Ik denk dat mensen die agressief gedrag vertonen tegen over dit soort mensen ook in de rest van hun leven niet erg vrede lievend zijn.
@theste,
Ik heb recent een cursus communicatie gevolgt en weet nu wat je kunt doen met de juiste manier van communicatie verbaal en non-verbaal. Ik heb het altijd als sport gezien om boze mensen weer "aan het lachen" te krijgen. En mede door de cursus gaat het me steeds beter af. Ook als scheidsrechter merk ik dat de juiste benadering vruchten afwerpt.

Gr Ikke

----------


## Agnes574

Ik zou meteen gaan 'helpen', hoe dan ook... mijn instinct neemt het dan over van mijn verstand ... mss niet altijd slim..
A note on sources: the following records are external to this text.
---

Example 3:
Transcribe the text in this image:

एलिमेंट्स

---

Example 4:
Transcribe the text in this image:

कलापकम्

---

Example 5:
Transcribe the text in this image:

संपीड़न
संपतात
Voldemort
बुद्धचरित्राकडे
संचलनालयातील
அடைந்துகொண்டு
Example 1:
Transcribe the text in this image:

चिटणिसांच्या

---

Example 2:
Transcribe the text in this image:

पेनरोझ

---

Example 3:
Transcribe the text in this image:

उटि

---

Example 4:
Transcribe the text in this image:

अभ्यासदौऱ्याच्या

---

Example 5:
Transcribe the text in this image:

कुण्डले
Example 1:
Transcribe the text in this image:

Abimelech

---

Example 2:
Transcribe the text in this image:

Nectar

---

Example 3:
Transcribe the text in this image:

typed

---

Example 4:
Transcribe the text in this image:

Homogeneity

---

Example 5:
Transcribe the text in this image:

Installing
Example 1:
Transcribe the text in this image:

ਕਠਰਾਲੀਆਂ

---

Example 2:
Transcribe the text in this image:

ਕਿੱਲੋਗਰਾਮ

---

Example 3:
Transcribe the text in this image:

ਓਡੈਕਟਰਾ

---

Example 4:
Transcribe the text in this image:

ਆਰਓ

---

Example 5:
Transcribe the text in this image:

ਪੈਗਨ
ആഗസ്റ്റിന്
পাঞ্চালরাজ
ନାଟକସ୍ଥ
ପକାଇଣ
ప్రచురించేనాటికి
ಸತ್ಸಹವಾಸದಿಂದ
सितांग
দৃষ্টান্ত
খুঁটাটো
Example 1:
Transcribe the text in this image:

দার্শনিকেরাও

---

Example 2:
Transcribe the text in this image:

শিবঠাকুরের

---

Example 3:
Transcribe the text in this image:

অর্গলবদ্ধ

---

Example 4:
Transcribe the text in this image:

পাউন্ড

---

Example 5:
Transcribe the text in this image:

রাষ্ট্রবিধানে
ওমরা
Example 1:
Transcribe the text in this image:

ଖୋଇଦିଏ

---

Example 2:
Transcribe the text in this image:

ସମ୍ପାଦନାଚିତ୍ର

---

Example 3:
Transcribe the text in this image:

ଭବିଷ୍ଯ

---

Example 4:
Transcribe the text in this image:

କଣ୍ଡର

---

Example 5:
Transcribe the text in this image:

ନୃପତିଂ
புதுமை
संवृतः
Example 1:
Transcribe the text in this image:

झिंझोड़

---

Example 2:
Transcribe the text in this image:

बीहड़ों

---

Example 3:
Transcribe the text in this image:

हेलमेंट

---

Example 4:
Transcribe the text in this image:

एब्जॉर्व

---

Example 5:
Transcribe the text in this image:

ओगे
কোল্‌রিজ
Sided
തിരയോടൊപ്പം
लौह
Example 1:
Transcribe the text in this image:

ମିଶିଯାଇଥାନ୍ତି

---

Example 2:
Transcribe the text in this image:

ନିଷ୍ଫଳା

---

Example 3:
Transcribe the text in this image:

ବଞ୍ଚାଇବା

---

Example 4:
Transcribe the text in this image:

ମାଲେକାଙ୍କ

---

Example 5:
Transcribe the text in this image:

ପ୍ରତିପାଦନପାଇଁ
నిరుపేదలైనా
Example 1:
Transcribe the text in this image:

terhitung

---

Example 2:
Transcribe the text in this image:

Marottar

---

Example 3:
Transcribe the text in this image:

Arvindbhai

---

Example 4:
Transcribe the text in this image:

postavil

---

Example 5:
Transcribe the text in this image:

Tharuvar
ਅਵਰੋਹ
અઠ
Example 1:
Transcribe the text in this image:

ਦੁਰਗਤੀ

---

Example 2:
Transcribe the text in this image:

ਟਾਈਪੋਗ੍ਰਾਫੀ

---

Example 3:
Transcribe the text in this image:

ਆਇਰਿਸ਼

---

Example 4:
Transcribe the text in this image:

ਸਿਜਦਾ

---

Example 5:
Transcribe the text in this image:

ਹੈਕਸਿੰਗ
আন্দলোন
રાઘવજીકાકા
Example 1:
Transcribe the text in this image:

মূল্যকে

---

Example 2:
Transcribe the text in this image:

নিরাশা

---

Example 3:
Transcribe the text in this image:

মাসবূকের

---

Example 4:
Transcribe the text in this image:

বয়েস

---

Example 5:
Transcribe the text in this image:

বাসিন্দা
Stel dat een bus of treinbestuurder wordt lastiggevallen of een verpleegster in het ziekenhuis, ik zou niet blijven zitten, maar er naar toe gaan en opkomen voor die mens ...

----------


## ikke64

Ik denk er net zo over. Mijn ega heeft me al vaker proberen tegen te houden. Tevergeefs.
Ik ga er op af en schiet te hulp. En inderdaad is dat wel eens bijna verkeerd gegaan.
Vrouwen en kinderen zijn zo wie zo heilig.

Gr Ikke

----------


## christel1

Ik denk dat ik verbaal hulp zou geven, desnoods ook fysiek maar je moet wel zeker weten dat je het aankan, zeker fysiek, ik ben klein en tenger en ik zou zeker geen man van 80 kilo onder bedwang kunnen houden. Maar als ik zou zien dat het gaat escaleren zou ik zeker de politie opbellen of proberen verbaal tussen te komen. 
Sommige mensen komen uit zichzelf al aggressief over, gewoon te horen aan hun taalgebruik of fysieke uitdrukkingen en waar ik een hekel aan heb zijn mensen die precies geen "kleine mensen" zien lopen, hoe dikwijls er al mensen tegen mij aan gelopen zijn precies of ik ben onzichtbaar, niet te doen...

----------


## theste

Hallo Christel,
elke reactie blijft natuurlijk persoonlijk, maar ervaring leert relativeren en leert vooral gebruik te maken van non-verbale communicatiemiddelen en beheersing van de eigen gevoelens. Uiteindelijk blijf je je hele (arbeids)leven leren omgaan met anderen in welke vorm dan ook. Agressie blijft vreselijk lastig, maar in de meeste gevallen is een goede gesprekstechniek (waarbij rust-intermezzo's niet onbelangrijk zijn) het juiste gereedschap.

----------